> **INSTRUCTION**:
Copy the lines from the one with "C’est peut être" to the one with "toutes ces parties", replacing "mangoustan" with "litchi" and leaving everything else unchanged.

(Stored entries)
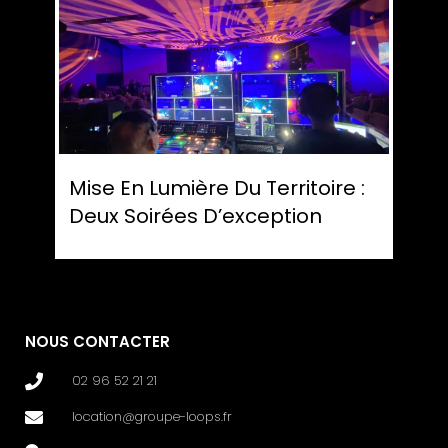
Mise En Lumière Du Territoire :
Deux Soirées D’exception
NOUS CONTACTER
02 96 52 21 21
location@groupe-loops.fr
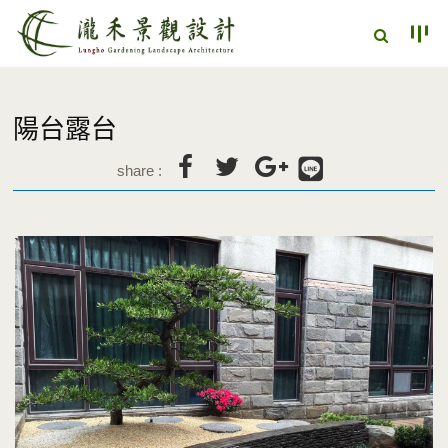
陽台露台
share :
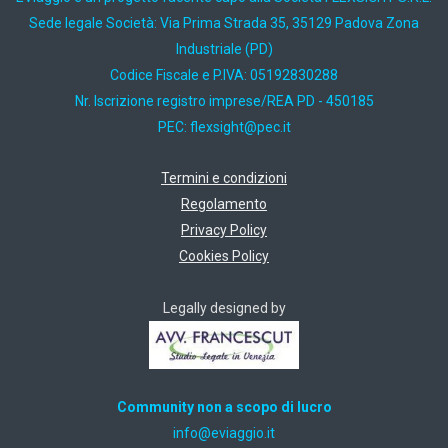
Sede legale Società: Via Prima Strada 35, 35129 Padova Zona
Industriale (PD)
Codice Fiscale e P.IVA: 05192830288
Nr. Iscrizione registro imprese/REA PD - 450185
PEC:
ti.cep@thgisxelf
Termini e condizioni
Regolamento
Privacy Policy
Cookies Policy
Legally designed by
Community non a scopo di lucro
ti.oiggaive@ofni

* * *

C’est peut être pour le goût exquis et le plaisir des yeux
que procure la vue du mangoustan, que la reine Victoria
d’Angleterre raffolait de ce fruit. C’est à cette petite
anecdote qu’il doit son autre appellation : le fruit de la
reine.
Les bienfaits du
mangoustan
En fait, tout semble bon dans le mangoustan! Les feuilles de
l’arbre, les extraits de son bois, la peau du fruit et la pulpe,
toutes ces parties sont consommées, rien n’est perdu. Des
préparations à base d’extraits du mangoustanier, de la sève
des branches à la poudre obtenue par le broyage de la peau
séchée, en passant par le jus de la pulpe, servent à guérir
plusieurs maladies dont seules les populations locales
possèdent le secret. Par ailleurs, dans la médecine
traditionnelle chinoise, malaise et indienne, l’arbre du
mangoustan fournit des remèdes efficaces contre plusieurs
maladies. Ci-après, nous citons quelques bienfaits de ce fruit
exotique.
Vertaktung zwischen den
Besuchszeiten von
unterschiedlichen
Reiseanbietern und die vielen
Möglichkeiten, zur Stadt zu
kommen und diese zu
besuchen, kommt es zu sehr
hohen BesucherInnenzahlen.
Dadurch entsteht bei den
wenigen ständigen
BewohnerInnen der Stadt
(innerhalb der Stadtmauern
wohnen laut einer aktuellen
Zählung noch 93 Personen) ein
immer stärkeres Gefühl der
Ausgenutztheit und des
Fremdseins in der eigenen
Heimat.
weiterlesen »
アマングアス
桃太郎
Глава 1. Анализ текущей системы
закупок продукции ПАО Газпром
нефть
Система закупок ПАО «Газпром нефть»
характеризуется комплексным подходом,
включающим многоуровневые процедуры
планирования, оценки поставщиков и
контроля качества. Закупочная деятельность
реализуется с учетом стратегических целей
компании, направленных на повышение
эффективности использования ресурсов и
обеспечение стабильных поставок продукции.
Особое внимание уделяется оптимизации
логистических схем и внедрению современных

--

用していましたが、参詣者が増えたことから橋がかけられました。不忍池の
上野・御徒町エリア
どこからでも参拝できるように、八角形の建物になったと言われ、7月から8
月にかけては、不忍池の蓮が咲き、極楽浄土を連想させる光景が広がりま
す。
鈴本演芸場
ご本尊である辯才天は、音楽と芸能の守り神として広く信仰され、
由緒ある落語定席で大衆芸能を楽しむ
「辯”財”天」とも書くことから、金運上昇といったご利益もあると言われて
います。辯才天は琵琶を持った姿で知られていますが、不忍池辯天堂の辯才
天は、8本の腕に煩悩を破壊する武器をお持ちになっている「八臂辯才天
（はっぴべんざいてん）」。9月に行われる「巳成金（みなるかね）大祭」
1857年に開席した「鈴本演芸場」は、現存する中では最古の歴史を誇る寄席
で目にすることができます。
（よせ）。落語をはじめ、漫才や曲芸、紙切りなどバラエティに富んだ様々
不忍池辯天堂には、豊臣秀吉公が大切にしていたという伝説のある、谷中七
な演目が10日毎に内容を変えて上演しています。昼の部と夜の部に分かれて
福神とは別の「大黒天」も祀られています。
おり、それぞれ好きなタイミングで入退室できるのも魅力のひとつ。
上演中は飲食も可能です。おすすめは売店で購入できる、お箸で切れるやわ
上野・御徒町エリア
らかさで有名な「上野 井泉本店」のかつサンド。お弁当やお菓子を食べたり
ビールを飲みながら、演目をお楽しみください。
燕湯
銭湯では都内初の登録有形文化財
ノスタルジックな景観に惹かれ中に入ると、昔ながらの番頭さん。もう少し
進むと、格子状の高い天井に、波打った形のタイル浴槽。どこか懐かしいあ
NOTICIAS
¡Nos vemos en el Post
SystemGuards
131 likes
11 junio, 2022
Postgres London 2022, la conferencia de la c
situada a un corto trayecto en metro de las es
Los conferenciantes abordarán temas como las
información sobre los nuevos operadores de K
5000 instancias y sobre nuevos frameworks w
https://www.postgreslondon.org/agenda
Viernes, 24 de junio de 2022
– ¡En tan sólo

> **OUTPUT FOR THIS EXERCISE**:
C’est peut être pour le goût exquis et le plaisir des yeux
que procure la vue du litchi, que la reine Victoria
d’Angleterre raffolait de ce fruit. C’est à cette petite
anecdote qu’il doit son autre appellation : le fruit de la
reine.
Les bienfaits du
litchi
En fait, tout semble bon dans le litchi! Les feuilles de
l’arbre, les extraits de son bois, la peau du fruit et la pulpe,
toutes ces parties sont consommées, rien n’est perdu. Des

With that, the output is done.